“The morning was damp and we were feeling Christmas in the air, seeing and smelling it in the trees, as our feet crunched across new snow to where a wire fence stood between our fields and the railway tracks. It was there we saw a fir tree standing, more beautiful than any I can remember. Its limbs were full, well shaped and scented, and it stood proud and tall as though waiting for us.”
Sleigh Tracks in New Snowis a collection of Christmas stories set mostly in rural New Brunswick – principally the Miramichi Region – in a bygone day and age. The stories range from the early 1950s to the 21st century, as Curtis recounts the sweet old Christmases of his boyhood and more modern incarnations of the holiday. In this entertaining book, Curtis honours the deeply held traditions and rituals that made celebrating Christmas such a special time for his family and community.
During the author’s childhood, Christmas meant sleigh rides with horses and jingling harness bells, fresh cut forest Christmas trees and intense blizzards that blocked all roads for days.
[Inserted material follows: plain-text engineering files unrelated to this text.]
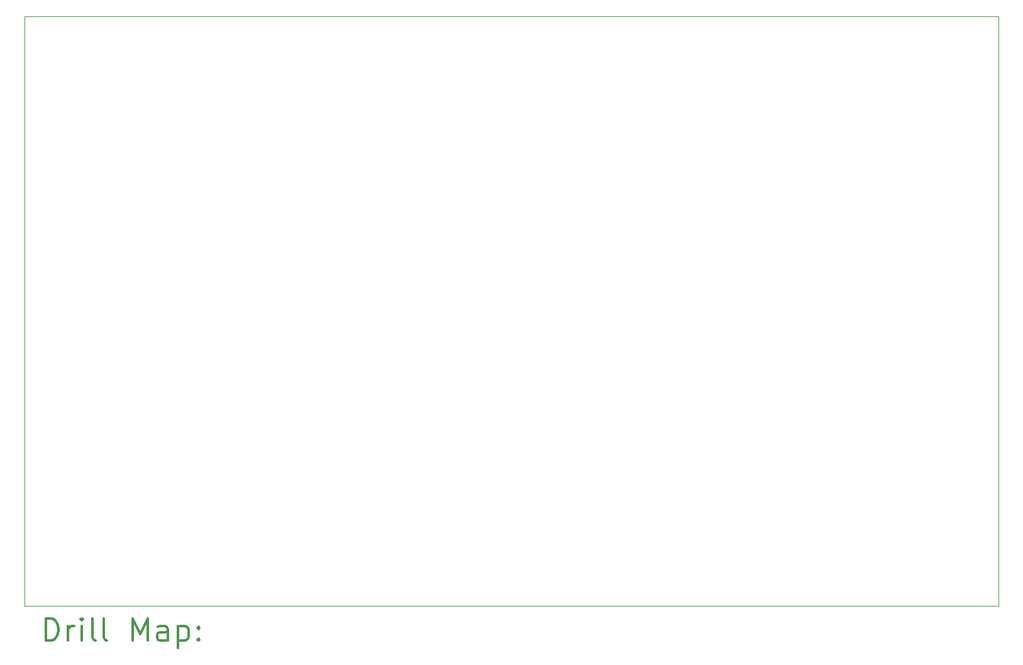
<source format=gbr>
%FSLAX45Y45*%
G04 Gerber Fmt 4.5, Leading zero omitted, Abs format (unit mm)*
G04 Created by KiCad (PCBNEW 5.1.12-84ad8e8a86~92~ubuntu18.04.1) date 2022-05-14 09:19:43*
%MOMM*%
%LPD*%
G01*
G04 APERTURE LIST*
%TA.AperFunction,Profile*%
%ADD10C,0.100000*%
%TD*%
%ADD11C,0.200000*%
%ADD12C,0.300000*%
G04 APERTURE END LIST*
D10*
X16911320Y-3190240D02*
X16911320Y-11130280D01*
X3799840Y-3190240D02*
X16911320Y-3190240D01*
X3799840Y-11130280D02*
X3799840Y-3190240D01*
X16911320Y-11130280D02*
X3799840Y-11130280D01*
D11*
D12*
X4081268Y-11600994D02*
X4081268Y-11300994D01*
X4152697Y-11300994D01*
X4195554Y-11315280D01*
X4224126Y-11343851D01*
X4238411Y-11372423D01*
X4252697Y-11429566D01*
X4252697Y-11472423D01*
X4238411Y-11529566D01*
X4224126Y-11558137D01*
X4195554Y-11586709D01*
X4152697Y-11600994D01*
X4081268Y-11600994D01*
X4381268Y-11600994D02*
X4381268Y-11400994D01*
X4381268Y-11458137D02*
X4395554Y-11429566D01*
X4409840Y-11415280D01*
X4438411Y-11400994D01*
X4466983Y-11400994D01*
X4566983Y-11600994D02*
X4566983Y-11400994D01*
X4566983Y-11300994D02*
X4552697Y-11315280D01*
X4566983Y-11329566D01*
X4581268Y-11315280D01*
X4566983Y-11300994D01*
X4566983Y-11329566D01*
X4752697Y-11600994D02*
X4724126Y-11586709D01*
X4709840Y-11558137D01*
X4709840Y-11300994D01*
X4909840Y-11600994D02*
X4881268Y-11586709D01*
X4866983Y-11558137D01*
X4866983Y-11300994D01*
X5252697Y-11600994D02*
X5252697Y-11300994D01*
X5352697Y-11515280D01*
X5452697Y-11300994D01*
X5452697Y-11600994D01*
X5724126Y-11600994D02*
X5724126Y-11443851D01*
X5709840Y-11415280D01*
X5681268Y-11400994D01*
X5624126Y-11400994D01*
X5595554Y-11415280D01*
X5724126Y-11586709D02*
X5695554Y-11600994D01*
X5624126Y-11600994D01*
X5595554Y-11586709D01*
X5581268Y-11558137D01*
X5581268Y-11529566D01*
X5595554Y-11500994D01*
X5624126Y-11486709D01*
X5695554Y-11486709D01*
X5724126Y-11472423D01*
X5866983Y-11400994D02*
X5866983Y-11700994D01*
X5866983Y-11415280D02*
X5895554Y-11400994D01*
X5952697Y-11400994D01*
X5981268Y-11415280D01*
X5995554Y-11429566D01*
X6009840Y-11458137D01*
X6009840Y-11543851D01*
X5995554Y-11572423D01*
X5981268Y-11586709D01*
X5952697Y-11600994D01*
X5895554Y-11600994D01*
X5866983Y-11586709D01*
X6138411Y-11572423D02*
X6152697Y-11586709D01*
X6138411Y-11600994D01*
X6124126Y-11586709D01*
X6138411Y-11572423D01*
X6138411Y-11600994D01*
X6138411Y-11415280D02*
X6152697Y-11429566D01*
X6138411Y-11443851D01*
X6124126Y-11429566D01*
X6138411Y-11415280D01*
X6138411Y-11443851D01*
M02*

</source>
Winter in a rural community required hardiness, generosity, and sacrifice, qualities that were intensified during the Christmas season. Curtis tells how a grandmother sacrificed to ensure a happy celebration for her family, about the arrival of his sister while he and his father searched the woods for a beautiful fir tree to be trimmed in theirfarmhouse parlour, and the efforts of a prodigal son to get home for Christmas after years of absence. The holiday season also included the magic of skating on a frozen river with a bonfire of burning cattails, the excitement of the school concert, and the solemnity of a church service. These stories reflect an innocent time when truth, heart and honesty were always central to the celebration of Christmas.
Wayne Curtis was born in Keenan, New Brunswick, in 1943. He was educated in the local schoolhouse and at St Thomas University. He has won the Richards, the Woodcock and the CBC Drama awards and written for The National Post and The Globe and Mail. In 2005 Wayne received an honorary degree from St Thomas University. He divides his time between his cabin on the Miramichi and Fredericton. This is his sixteenth book.